-- DATA IN THIS EXERCISE follows --

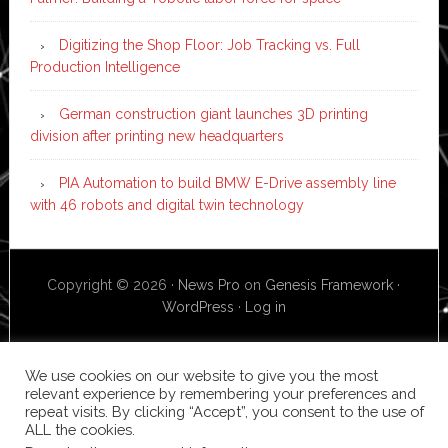
Digitizing the Shop Floor: Job Tracking vs. Full
Production Intelligence
German construction giant launches 3D printing
division after printing new headquarters
PIA Automation to build BMW E-Drive assembly line
with 46 robots and digital twin technology
Copyright © 2026 ·
News Pro
on
Genesis Framework
·
WordPress
·
Log in
We use cookies on our website to give you the most
relevant experience by remembering your preferences and
repeat visits. By clicking “Accept”, you consent to the use of
ALL the cookies.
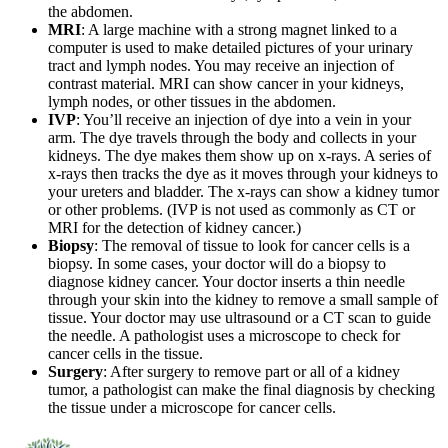
the abdomen.
MRI
: A large machine with a strong magnet linked to a
computer is used to make detailed pictures of your urinary
tract and lymph nodes. You may receive an injection of
contrast material. MRI can show cancer in your kidneys,
lymph nodes, or other tissues in the abdomen.
IVP
: You’ll receive an injection of dye into a vein in your
arm. The dye travels through the body and collects in your
kidneys. The dye makes them show up on x-rays. A series of
x-rays then tracks the dye as it moves through your kidneys to
your ureters and bladder. The x-rays can show a kidney tumor
or other problems. (IVP is not used as commonly as CT or
MRI for the detection of kidney cancer.)
Biopsy
: The removal of tissue to look for cancer cells is a
biopsy. In some cases, your doctor will do a biopsy to
diagnose kidney cancer. Your doctor inserts a thin needle
through your skin into the kidney to remove a small sample of
tissue. Your doctor may use ultrasound or a CT scan to guide
the needle. A pathologist uses a microscope to check for
cancer cells in the tissue.
Surgery
: After surgery to remove part or all of a kidney
tumor, a pathologist can make the final diagnosis by checking
the tissue under a microscope for cancer cells.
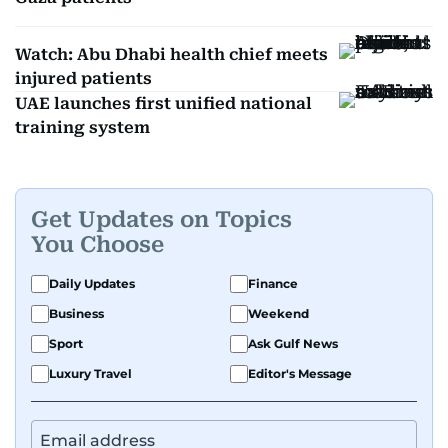
Watch: Abu Dhabi health chief meets
injured patients
UAE launches first unified national
training system
Get Updates on Topics
You Choose
Daily Updates
Finance
Business
Weekend
Sport
Ask Gulf News
Luxury Travel
Editor's Message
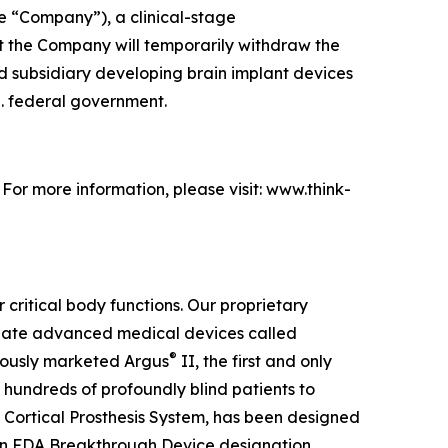
e “Company”), a clinical-stage
 the Company will temporarily withdraw the
ed subsidiary developing brain implant devices
S. federal government.
. For more information, please visit: www.think-
 critical body functions. Our proprietary
create advanced medical devices called
®
viously marketed Argus
II, the first and only
 hundreds of profoundly blind patients to
 Cortical Prosthesis System
, has been designed
an FDA Breakthrough Device designation,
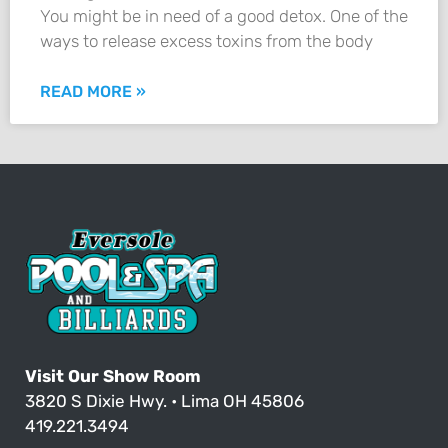
You might be in need of a good detox. One of the
ways to release excess toxins from the body
READ MORE »
Visit Our Show Room
3820 S Dixie Hwy. • Lima OH 45806
419.221.3494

-- DATA IN THIS EXERCISE concluded --

» YOUR TASK
Your answer should hold only the lines from the line with "II, the first and only" through the closing line of the records, restated exactly and free of pictures.

» YOUR SOLUTION
II, the first and only
 hundreds of profoundly blind patients to
 Cortical Prosthesis System
, has been designed
an FDA Breakthrough Device designation,
You might be in need of a good detox. One of the
ways to release excess toxins from the body
READ MORE »
Visit Our Show Room
3820 S Dixie Hwy. • Lima OH 45806
419.221.3494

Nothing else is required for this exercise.